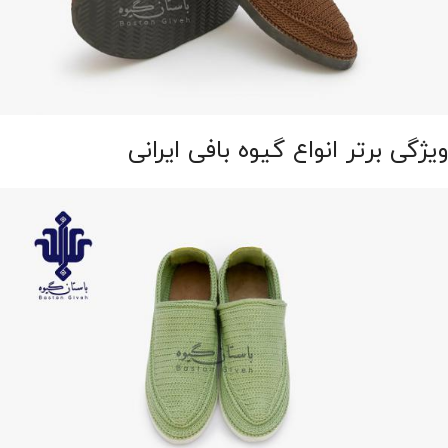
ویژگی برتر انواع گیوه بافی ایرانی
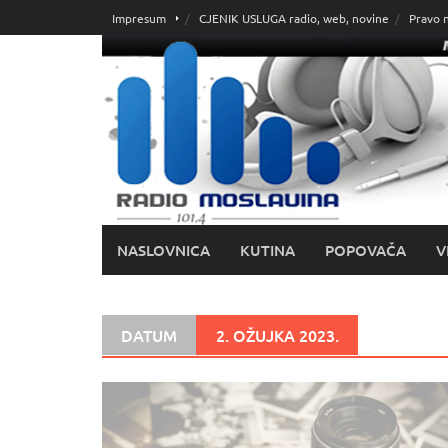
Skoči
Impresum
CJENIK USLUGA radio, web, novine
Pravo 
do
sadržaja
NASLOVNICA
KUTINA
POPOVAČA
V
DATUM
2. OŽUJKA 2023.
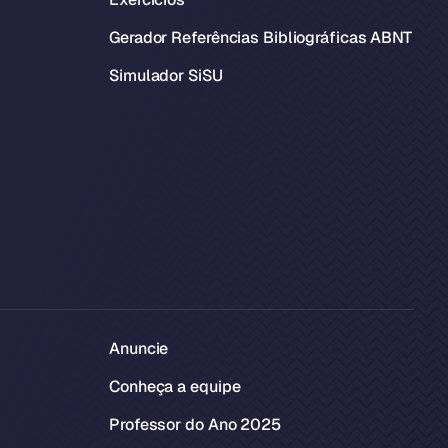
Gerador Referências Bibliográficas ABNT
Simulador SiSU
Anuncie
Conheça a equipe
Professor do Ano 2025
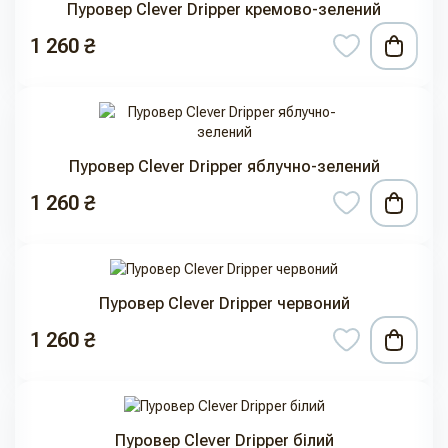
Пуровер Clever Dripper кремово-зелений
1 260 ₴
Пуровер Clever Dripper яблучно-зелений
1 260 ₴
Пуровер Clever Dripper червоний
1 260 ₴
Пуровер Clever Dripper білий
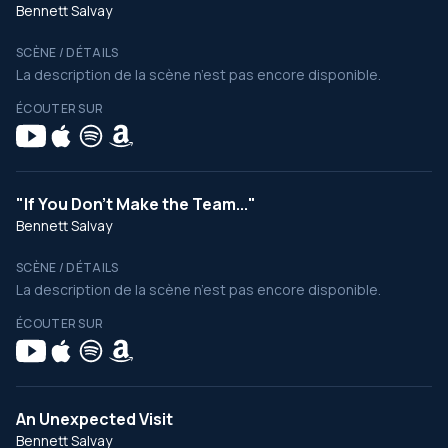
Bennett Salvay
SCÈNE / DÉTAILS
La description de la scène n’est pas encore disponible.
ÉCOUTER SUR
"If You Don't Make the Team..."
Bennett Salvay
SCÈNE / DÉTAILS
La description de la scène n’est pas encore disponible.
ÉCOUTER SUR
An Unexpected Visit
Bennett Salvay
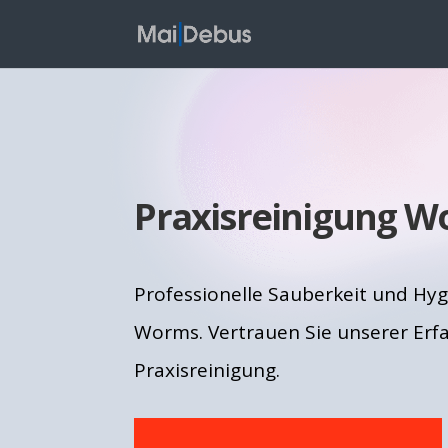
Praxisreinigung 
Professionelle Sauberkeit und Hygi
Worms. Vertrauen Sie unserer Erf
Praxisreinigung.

§ Work to complete
Could you transcribe the text in every row above, word for word, leaving the pictures out of your answer?

§ Answer below
ویژگی برتر انواع گیوه بافی ایرانی
Skoči
Impresum
CJENIK USLUGA radio, web, novine
Pravo 
do
sadržaja
NASLOVNICA
KUTINA
POPOVAČA
V
DATUM
2. OŽUJKA 2023.
Gerador Referências Bibliográficas ABNT
Simulador SiSU
Anuncie
Conheça a equipe
Professor do Ano 2025
Пуровер Clever Dripper кремово-зелений
1 260 ₴
Пуровер Clever Dripper яблучно-зелений
1 260 ₴
Пуровер Clever Dripper червоний
1 260 ₴
Пуровер Clever Dripper білий
Bennett Salvay
SCÈNE / DÉTAILS
La description de la scène n’est pas encore disponible.
ÉCOUTER SUR
"If You Don't Make the Team..."
Bennett Salvay
SCÈNE / DÉTAILS
La description de la scène n’est pas encore disponible.
ÉCOUTER SUR
An Unexpected Visit
Bennett Salvay
Praxisreinigung 
Professionelle Sauberkeit und Hygi
Worms. Vertrauen Sie unserer Erf
Praxisreinigung.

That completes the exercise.